Good luck, and have fun Sparking!

Monday, January 4, 2021

Notes from installing K3s on my Raspberry Pi cluster...

I put a Raspberry Pi cluster together  - now what should I do?

I have a problem when it comes to Raspberry Pis. Actually, I have a problem with impulsivity, but I'll pretend that the issue is exclusive to Raspberry Pis. The great thing is that the cost of the various Raspberry Pi models is low enough that it's relatively cheap to build a cluster. 

I knew I wanted to do the following:

  • Learn more about Kubernetes without using work resources.
  • Try some of the very neat open source projects that are mentioned on the Kubernetes podcast (ie, OpenFaas, MinIO, etc).
  • Play around with some DIY home automation. I'm not completely sure what I want to do yet, but I have a bunch of Philips Hue lights that are begging to be controlled from the cluster.

I did a search for "Raspberry Pi cluster" and "Kubernetes", and found Jeff Geerling's Raspberry Pi Cluster Ep 2 - Setting up the Cluster YouTube video.

Jeff's Kubernetes and Raspberry Pi videos are packed with useful information and he communicates very clearly. Definitely check them out!

I mostly followed his related blog post when I went to install K3s on my cluster. The K3s site has great information as well, and the install steps (all two of them) are very simple to follow. 

However, I ran into an issue or two when I was first setting up the cluster, so I took some notes that I'm providing here. 

Initial OS Selection and Setup

I used Raspberry Pi OS Lite from the Raspberry Pi OS Download page.

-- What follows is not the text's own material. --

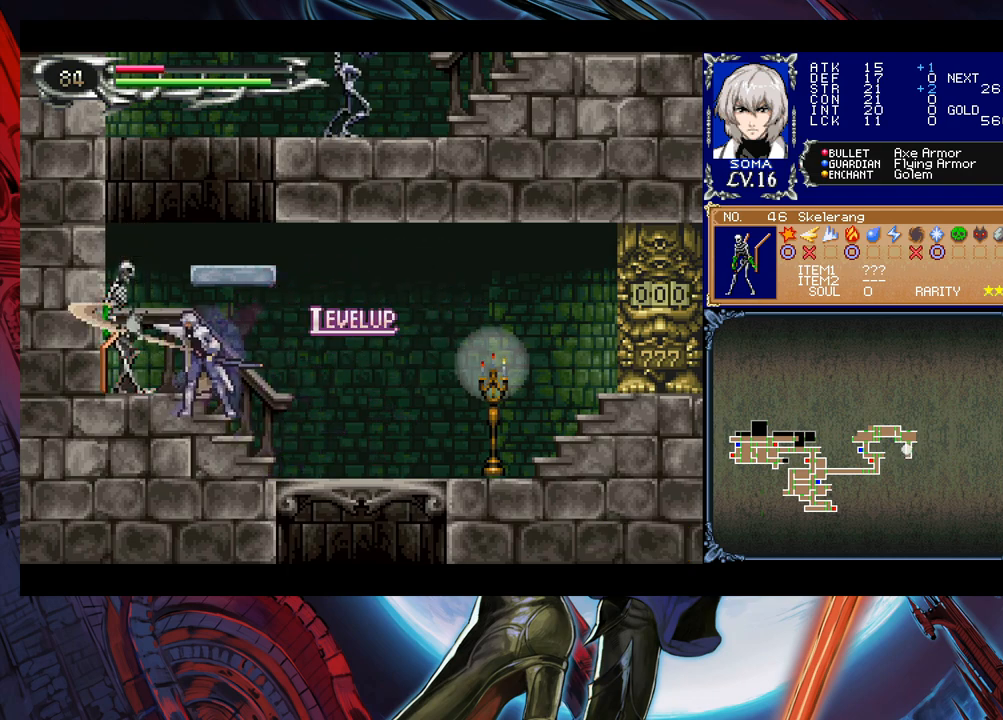
{"buttons": [], "left_stick": "center", "right_stick": "center", "events": []}
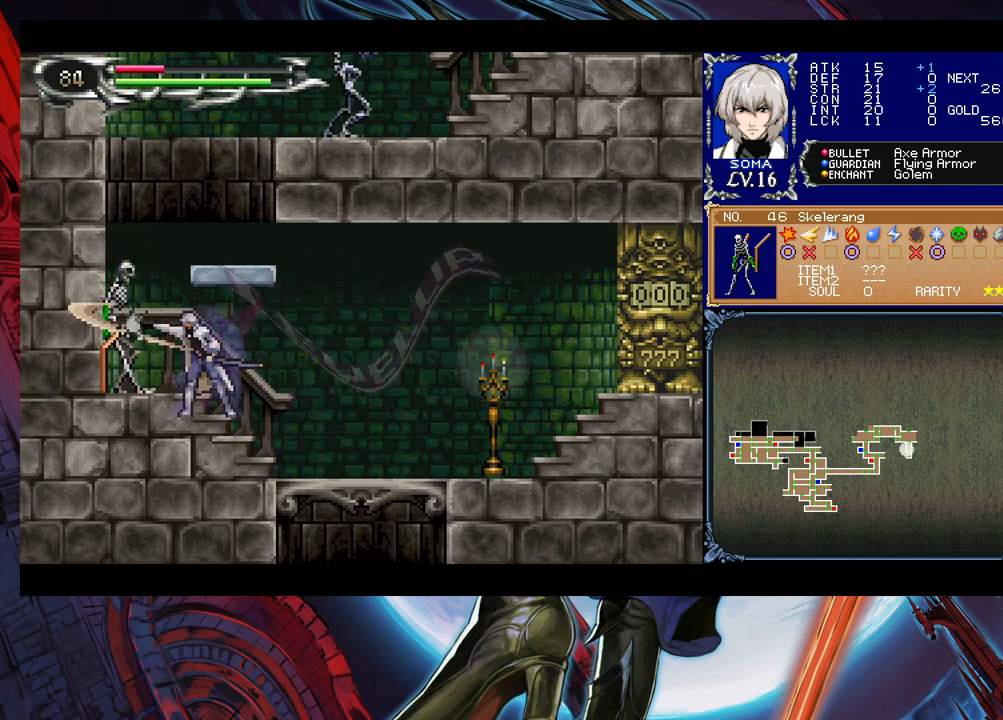
{"buttons": [], "left_stick": "right", "right_stick": "center", "events": [[283, "left_stick", "down"], [383, "left_stick", "right"]]}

Jeff's blog post lists steps for how to copy the Raspberry Pi OS image onto the SD cards, so I'll leave those steps out. However, before I unmounted the SD card I copied the following text to the /boot/cmdline.txt file:

cgroup_enable=cpuset cgroup_memory=1 cgroup_enable=memory

On First Boot

I made the following changes on first boot of each image:

  1. Changed the password
  2. sudo apt-get update && sudo apt-get upgrade -y && sudo apt-get install -y vim
  3. Set the hostname. I named my Raspberry Pis so they matched my network cable colors, so I ran a command similar to this: echo -e "green" | sudo tee /etc/hostname
  4. Set locale, timezone, and WLAN channel country via raspi-config
  5. Updated raspi-config
  6. Changed memory available to the GPU to 16 MB (A3 Memory Split)
  7. Expanded the file system to max size available

There is (or was) an issue with Raspberry Pi OS Lite (Raspbian Buster) from a recent update, and the cgroup info that is added to /boot/cmdline.txt was being ignored. The work-around is to run a raspberry pi update.


Before Installing K3s

There is a section on rancher.com where it shows that if you are using Raspian Buster (which is Raspberry Pi OS Lite) then you should enable legacy iptables:

sudo iptables -F
sudo update-alternatives --set iptables /usr/sbin/iptables-legacy
sudo update-alternatives --set ip6tables /usr/sbin/ip6tables-legacy
sudo reboot

I ran the following on each of the Raspberry Pis:

echo -e "\twhite" | sudo tee -a /etc/hosts
echo -e "\tred"   | sudo tee -a /etc/hosts
echo -e "\tgreen" | sudo tee -a /etc/hosts
echo -e "\tblue"  | sudo tee -a /etc/hosts
echo -e "\tblack" | sudo tee -a /etc/hosts

Installing K3s


This will tell the installer that it is a server because the K3S_URL wasn’t set:

curl -sfL https://get.k3s.io | K3S_KUBECONFIG_MODE="644" sh -s -

Get the token from the leader node and trigger the download and execution of the install script. The first Pi in the cluster has a white network cable, so I arbitrarily chose it as the leader node. I ran the following on each of the follower nodes.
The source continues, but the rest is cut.